Nelle altre due citta’ capoluogo, Ragusa e Siracusa, si andra’ al ballottaggio il 23 e 24 maggio. A Ragusa, dove il dato e’ definitivo, la sfida sara’ tra Giovanni Cosentini (Pd, Udc, Megafono) che ottiene il 29,34%, e Federico Piccitto del Movimento 5 Stelle con il 15,34%. Piccitto supera di soli 177 voti Franco Antoci appoggiato al Pdl, fermo al 15,05%!

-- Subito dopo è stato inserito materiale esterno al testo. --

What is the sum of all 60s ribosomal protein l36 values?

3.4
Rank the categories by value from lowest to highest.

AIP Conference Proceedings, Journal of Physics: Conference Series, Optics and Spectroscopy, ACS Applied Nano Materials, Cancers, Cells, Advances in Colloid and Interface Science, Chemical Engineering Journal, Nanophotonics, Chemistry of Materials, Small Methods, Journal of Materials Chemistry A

Sorpresa a Siracusa, dove prosegue lo spoglio (mancano una quarantina di seggi su 124): vanno al secondo turno Giancarlo Garozzo, per il centrosinistra, con il 31,2% dei voti, ed Ezechia Paolo Reale, che ha raggiunto il 27,5%, sostenuto da liste civiche e dai ”ribelli” del Pdl, guidati dal deputato regionale Vincenzo Vinciullo; il parlamentare e’ stato sospeso alla vigilia del voto per non avere seguito le indicazioni del partito, raccolto attorno all’ex ministro Stefania Prestigiacomo, che ha appoggiato la candidatura a sindaco di Edy Bandiera, terzo con il 20,9%, circa 7 punti di distacco dal secondo e fuori dai giochi.